The Great Britain - the land of castles and palaces


I would like to present merely few from many castles and palaces that are located in the Great Britain. This country can boast long and turbulent history which is reflected in the marvellous architectural structures. Some of them were inscribed into UNESCO’s World Heritage List: Castles and Town Walls of King Edward in Gwynedd (1986), Durham Castle and Cathedral (1986), Palace of Westminster and Westminster Abbey including Saint Margaret’s Church (1987), Blenheim Palace (1987) or Tower of London (1988).

In the north-west part of Wales there is the county of Gwynedd. That’s here, the most precious examples of military architecture of the medieval Britain are located. The fortified castles of Beaumarais and Harlech and the complex of fortifications of Caernarfon and Conwy were designed by the most famous military engineer of the end of the 18th century – James de Saint George. The hawkish king Edward I was a great strategist who conquered Scotland and Wales. Those military fortification in Gwynedd bear testimony to his genius.

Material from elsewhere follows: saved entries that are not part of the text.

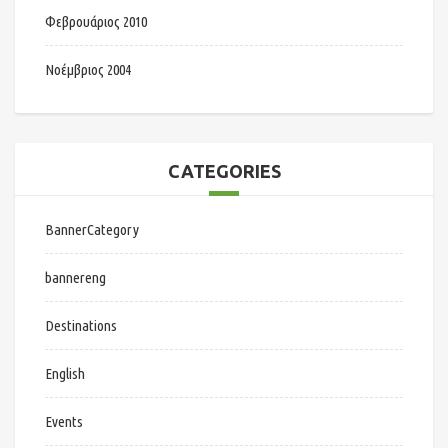
Φεβρουάριος 2010
Νοέμβριος 2004
CATEGORIES
BannerCategory
bannereng
Destinations
English
Events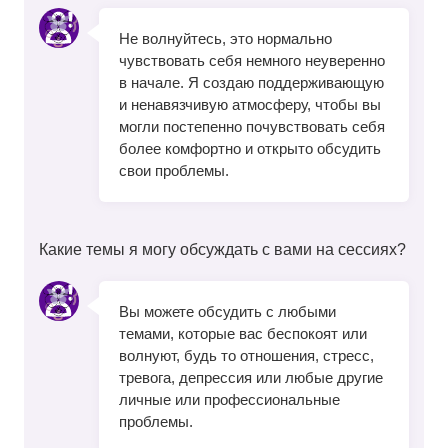
Не волнуйтесь, это нормально
чувствовать себя немного неуверенно
в начале. Я создаю поддерживающую
и ненавязчивую атмосферу, чтобы вы
могли постепенно почувствовать себя
более комфортно и открыто обсудить
свои проблемы.
Какие темы я могу обсуждать с вами на сессиях?
Вы можете обсудить с любыми
темами, которые вас беспокоят или
волнуют, будь то отношения, стресс,
тревога, депрессия или любые другие
личные или профессиональные
проблемы.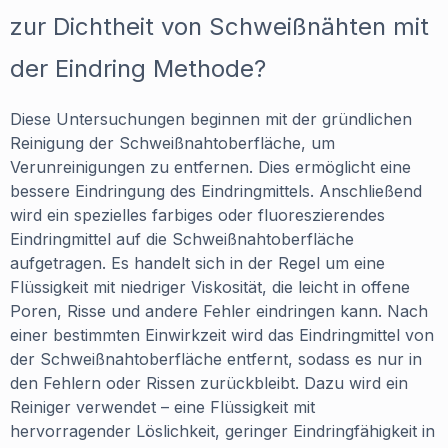
zur Dichtheit von Schweißnähten mit
der Eindring Methode?
Diese Untersuchungen beginnen mit der gründlichen
Reinigung der Schweißnahtoberfläche, um
Verunreinigungen zu entfernen. Dies ermöglicht eine
bessere Eindringung des Eindringmittels. Anschließend
wird ein spezielles farbiges oder fluoreszierendes
Eindringmittel auf die Schweißnahtoberfläche
aufgetragen. Es handelt sich in der Regel um eine
Flüssigkeit mit niedriger Viskosität, die leicht in offene
Poren, Risse und andere Fehler eindringen kann. Nach
einer bestimmten Einwirkzeit wird das Eindringmittel von
der Schweißnahtoberfläche entfernt, sodass es nur in
den Fehlern oder Rissen zurückbleibt. Dazu wird ein
Reiniger verwendet – eine Flüssigkeit mit
hervorragender Löslichkeit, geringer Eindringfähigkeit in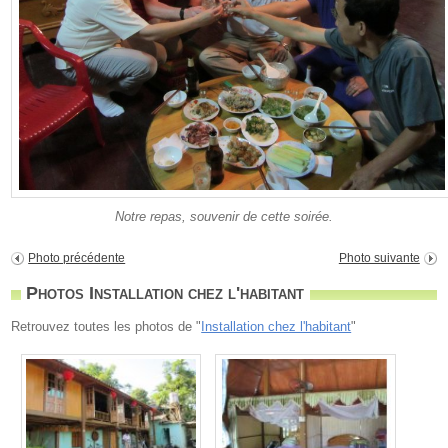
Notre repas, souvenir de cette soirée.
Photo précédente
Photo suivante
Photos Installation chez l'habitant
Retrouvez toutes les photos de "
Installation chez l'habitant
"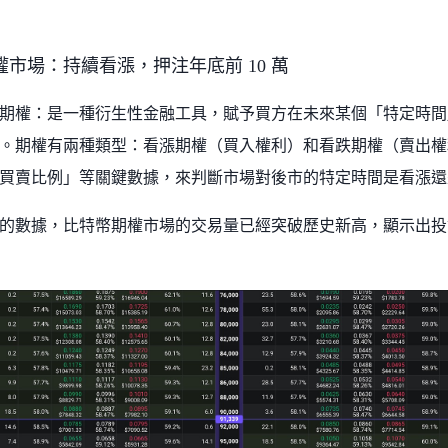
市場：持續看漲，押注年底前 10 萬
的期權：是一種衍生性金融工具，賦予買方在未來某個「特定時
。期權有兩種類型：看漲期權（買入權利）和看跌期權（賣出權
買賣比例」等關鍵數據，來判斷市場對後市的特定時間是看漲還
的數據，比特幣期權市場的交易量已經突破歷史新高，顯示出投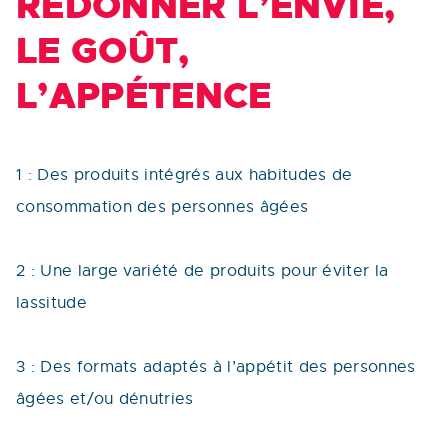
REDONNER L’ENVIE,
LE GOÛT,
L’APPÉTENCE
1 : Des produits intégrés aux habitudes de
consommation des personnes âgées
2 : Une large variété de produits pour éviter la
lassitude
3 : Des formats adaptés à l’appétit des personnes
âgées et/ou dénutries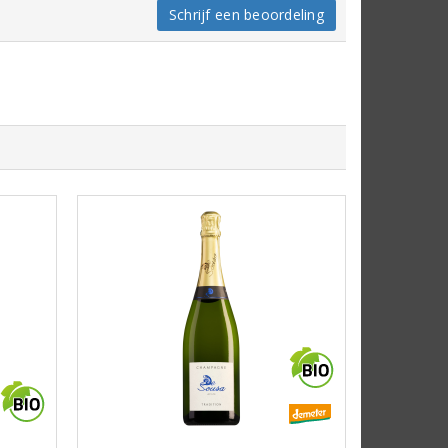
Schrijf een beoordeling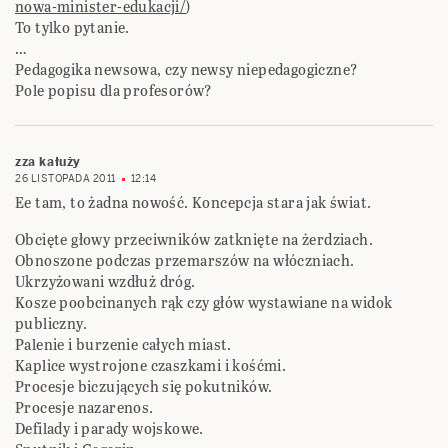
nowa-minister-edukacji/
)
To tylko pytanie.
…
Pedagogika newsowa, czy newsy niepedagogiczne?
Pole popisu dla profesorów?
zza kałuży
26 LISTOPADA 2011
12:14
Ee tam, to żadna nowość. Koncepcja stara jak świat.
Obcięte głowy przeciwników zatknięte na żerdziach.
Obnoszone podczas przemarszów na włóczniach.
Ukrzyżowani wzdłuż dróg.
Kosze poobcinanych rąk czy głów wystawiane na widok
publiczny.
Palenie i burzenie całych miast.
Kaplice wystrojone czaszkami i kośćmi.
Procesje biczujących się pokutników.
Procesje nazarenos.
Defilady i parady wojskowe.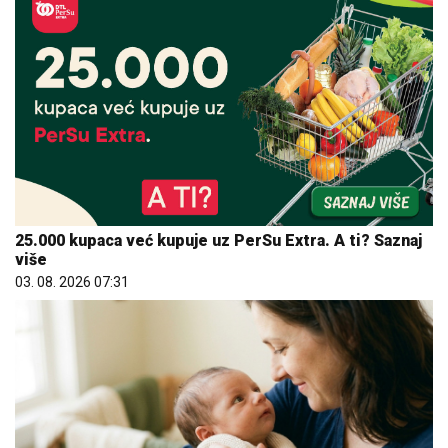
25.000 kupaca već kupuje uz PerSu Extra. A ti? Saznaj
više
03. 08. 2026 07:31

The giant Cathedral in Durnheim was erected at the turn of the 11th and 12th century in the nort-east England. It is the most beautiful and the biggest structure built in the Norman style, in England. Behind the Cathedral, there is towering the monumental castle – the former Normal fortress. Through ages, the castle was turned into the seat of Durham’s dukes-bishops. The fortress was rebuilt several times, so its medieval appearance can’t be admired today.

Blenheim Palace was designed in the Baroque style by John Vanbrugh. It is located in the county of Oxfordshire (the central part of England). The palace is one of the most wonderful 18th – century aristocratic seats. It was the gift of the Queen and the nation to John Churchill who gained a victory in the war with France and Bavaria in 1704 in Blenheim. The palace is surrounded by magnificent picturesque park.